Перед тем как войти в лес, мальчик опять стоял и смотрел назад, на свой след, спускающийся по склону, на пустой хребет горы, откуда последний раз послышался голос отца, на дорожку, проделанную им от стога, дорожка эта кончалась у него под ногами. Мальчик стоял, омытый холодным, негреющим солнцем, только стоял, ничего не делал и не знал, что будет делать, и даже того не знал, как это получилось, что только что он был возле стога, а сейчас его там нет.
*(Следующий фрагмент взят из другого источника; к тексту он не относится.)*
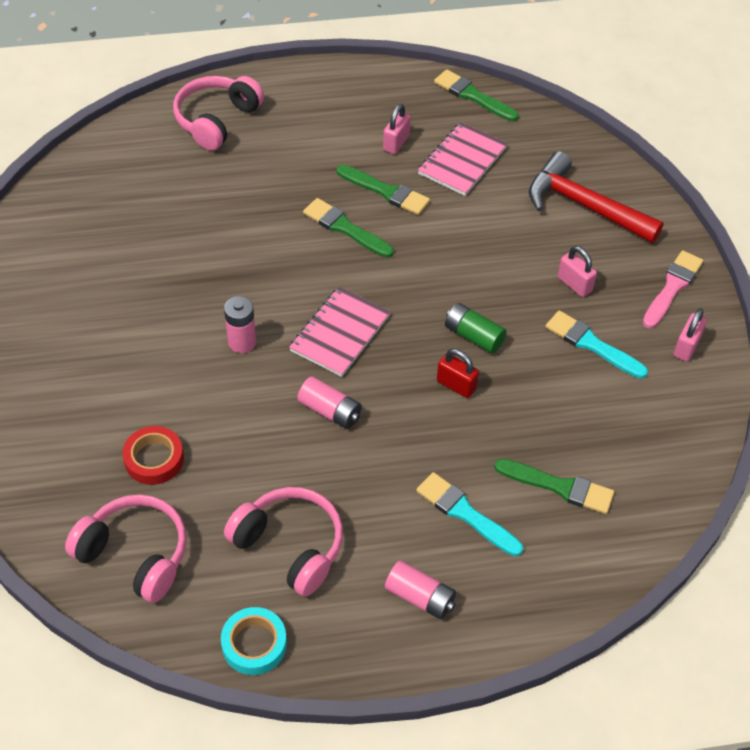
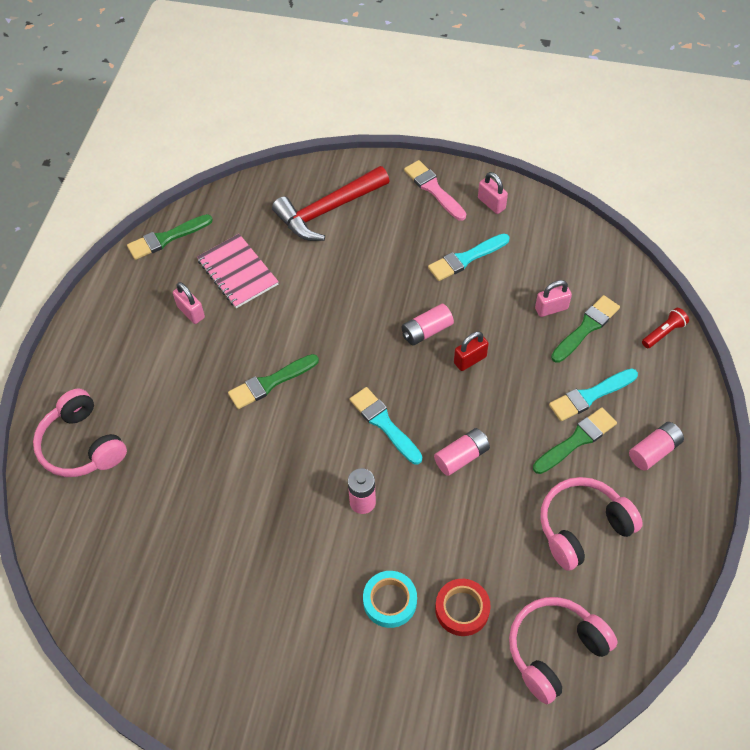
camera: 65 degrees left, 5 degrees up
turquoise tape [221,607,287,675] -> turquoise tape moved to [363,571,417,628]
pink notebook [289,287,391,377] -> turquoise brush [350,387,423,464]
green brush [337,165,430,215] -> green brush moved to [533,407,617,474]
green battery [445,303,506,354] -> pink battery [402,304,454,346]
pink padlock [558,246,597,297] -> pink padlock moved to [535,280,572,317]
none -> red flashlight [642,308,689,348]

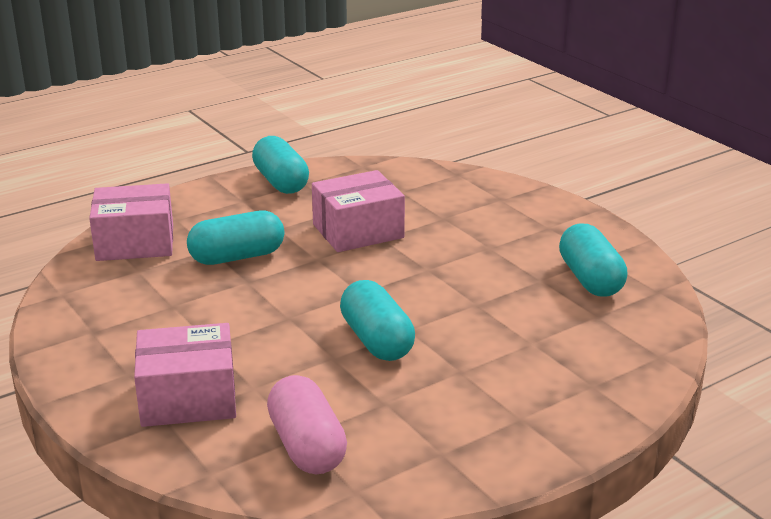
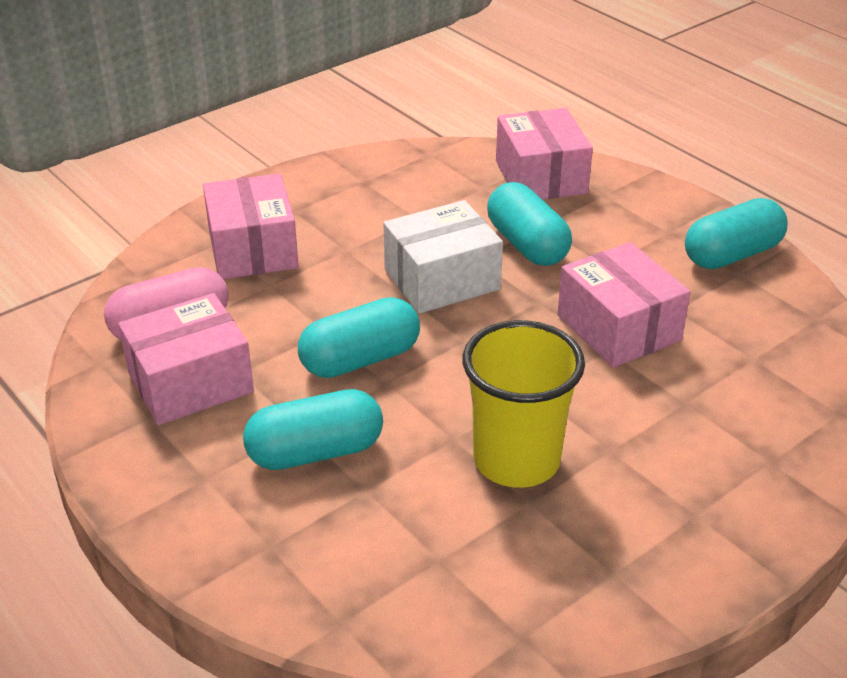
camera: 85 degrees right, 10 degrees up
turquoise capsule [559,224,627,297] -> turquoise capsule moved to [243,389,383,470]
none -> pink box [118,293,254,425]
none -> white box [383,200,503,314]
none -> yellow cup [462,320,585,488]

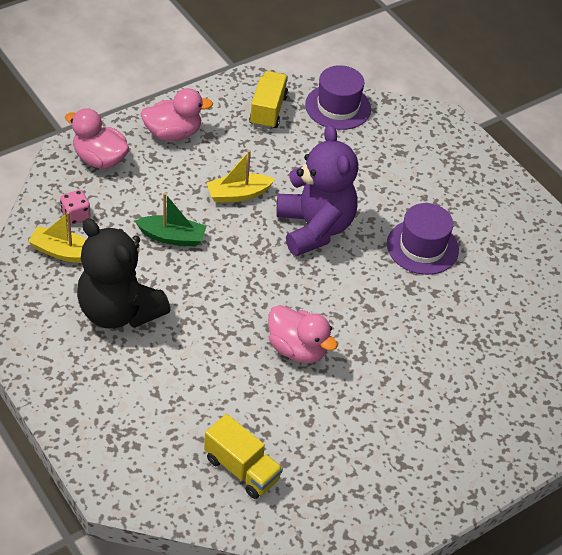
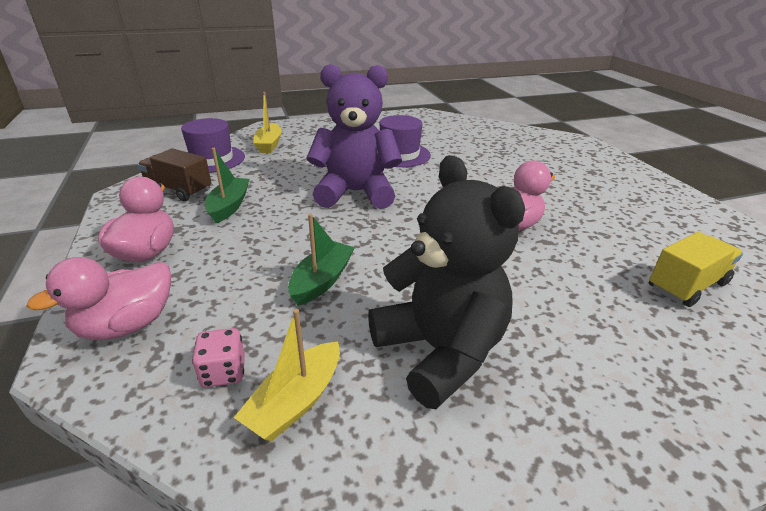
camera: 70 degrees left, 15 degrees down
black teddy bear [77,218,170,329] -> black teddy bear turned 90 degrees counterclockwise [368,155,525,409]
yellow boat [206,150,275,203] -> yellow boat moved to [253,92,282,153]
yellow truck [249,71,288,129] -> brown truck [137,148,212,201]
none -> green boat [205,148,250,223]

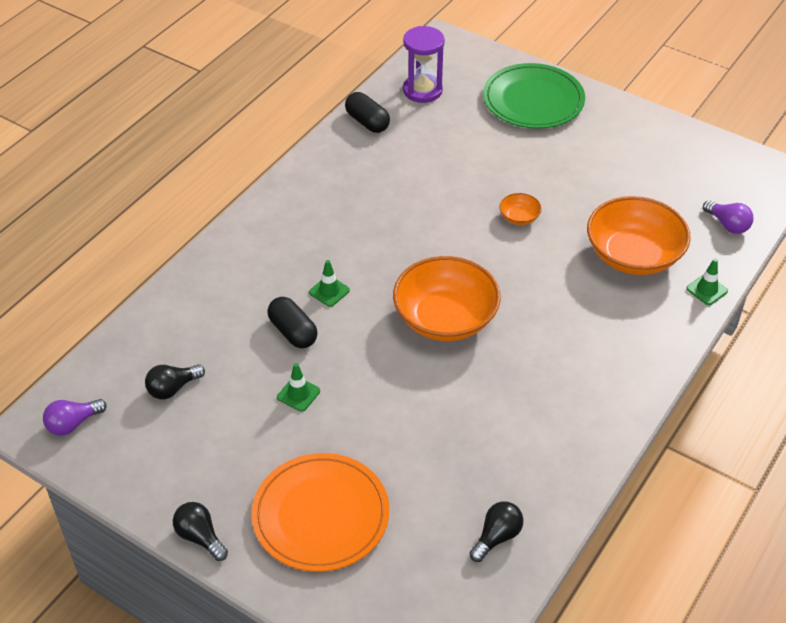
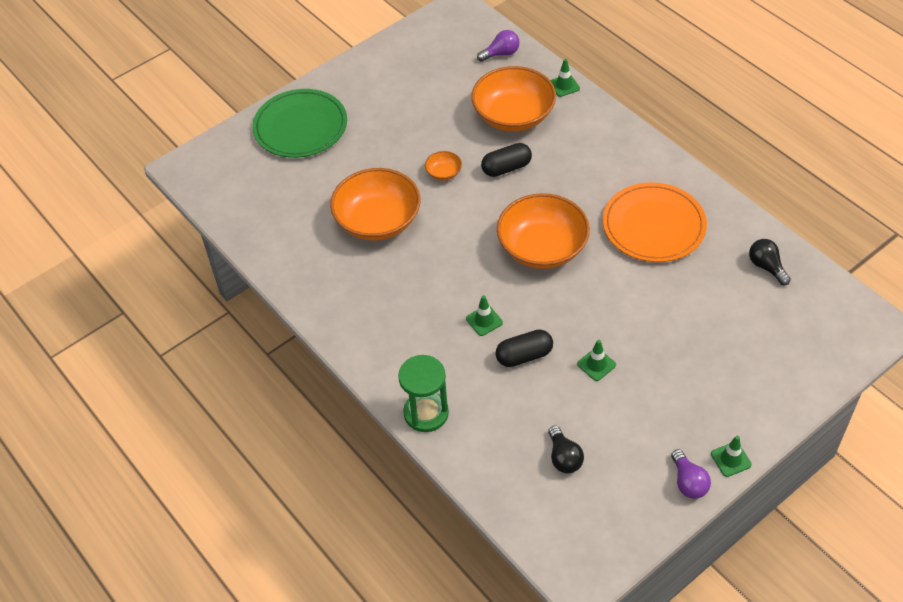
camera: 70 degrees left, 5 degrees up
purple light bulb [43,399,107,436] -> purple light bulb moved to [671,449,711,499]
black light bulb [173,502,228,561] -> green traffic cone [711,436,752,477]
orange plate [251,453,389,572] -> orange plate moved to [603,182,707,262]
black capsule [345,92,390,133] -> black capsule moved to [481,143,532,177]
purple hourglass [403,26,445,103] -> none
none -> orange bowl [330,168,420,241]
none -> green hourglass [398,355,449,432]

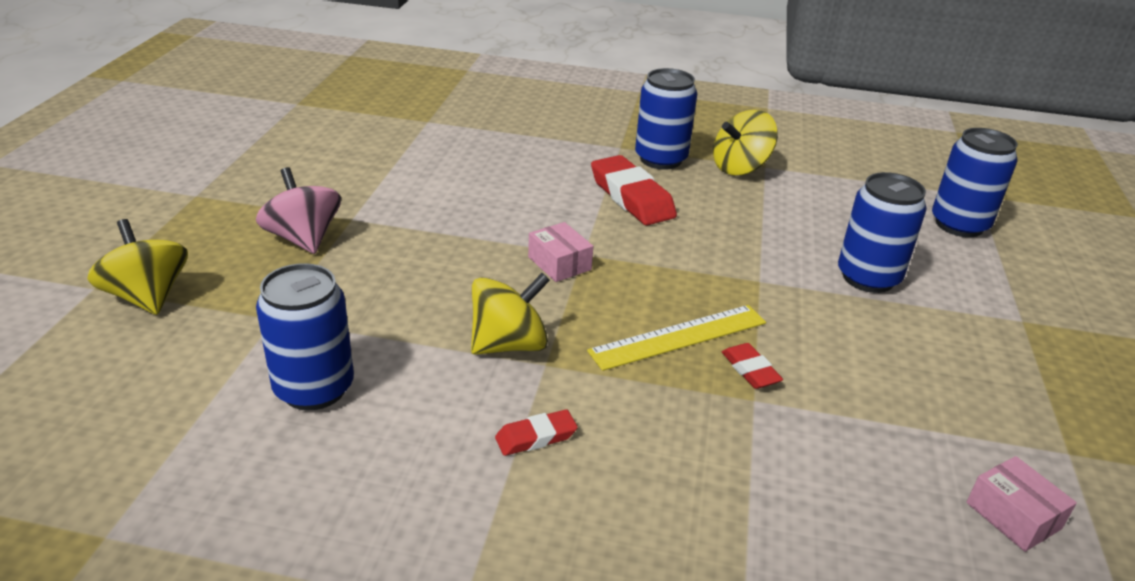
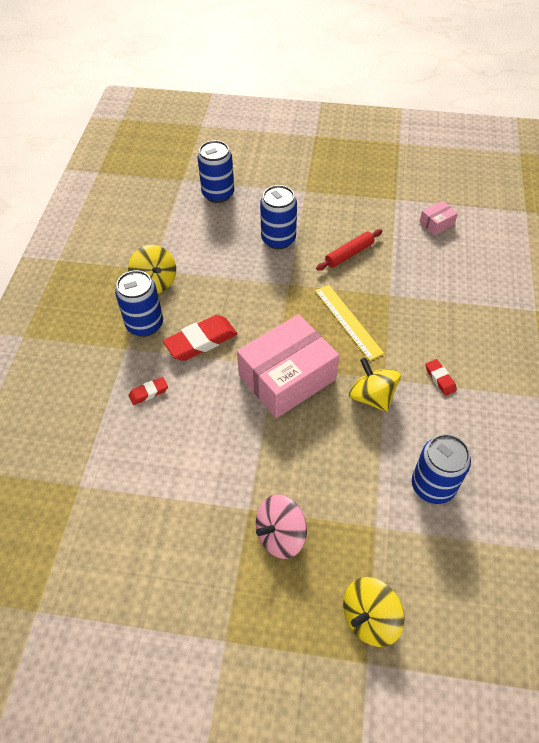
camera: 90 degrees left, 20 degrees up
pink box [528,222,593,282] -> pink box [237,314,339,418], size x2.36
red eraser [722,343,783,389] -> red eraser moved to [129,377,168,405]
none -> red rolling pin [316,229,382,271]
А теперь вот он стоит перед своей дверью и ничего не помнит. Пожалуй, только след медведя и его след, и две капли чёрной крови, но и это, похоже, они с отцом вместе видели. Возле села в тихой долинке Тандзута мальчик и думал было набрать граба, наломать мелких сучьев, принести домой вязанку, но это было всё равно что у самого себя просить милостыню. Это был обман, и мальчик не стал этого делать. Мальчик махнул рукой. И вот так, ничем не маскируя себя, потерпевшего поражение, мальчик в красном девчушкином платье прошёл холм Медовой Груши и спустился к своему дому. Кто-то, стоя на тропинке к данеланцевской уборной, смотрел в его сторону, казалось, с самого утра он так и стоял тут, ждал мальчикова возвращения. Зимний скудный день усыхал, как керосин в нищее время, солнце уже подкатилось к самому Чрагтату, и дубового цвета холм Медовой Груши был весь залит ярким солнцем. Красное платье мальчика горело на солнце и было видно со всех сторон — и от их собственного дома, и от дома Данеланцев, и от дедовского дома, и от дома Каранцев, от старшего дяди дома и от тётки Шушан… И пускай. Мальчик не стал прятаться ва деревьями и не снял с себя красного платья, полыхая на солнце красным, мальчик спустился по холму Медовой Груши, подошёл к дому, постоял немного между домом и хлевом. Верёвку, которую он на манер русского солдата перекинул через плечо, верёвку эту он снял и бросил в угол хлева, подол красного платья собрал и через голову, с отвращением, почувствовав себя на минутку девочкой, стянул с себя это платье, швырнул на бельевую верёвку, протянутую от дверной балки к балке хлева. И остался стоять. Мать, сестричка, брат повыбегали из дома, но, не добежав до него, остановились. По всей длине карниза с крыши сарая капало, капель уже сходила на нет, уже начинала свисать тоненькими сосульками. «Смотрите, — мысленно сказал им мальчик, — я для вас сейчас театр, нате смотрите». Девчушке росту не хватало, положив ручонки на перила, она пыталась подтянуться, чтобы лучше увидеть брата.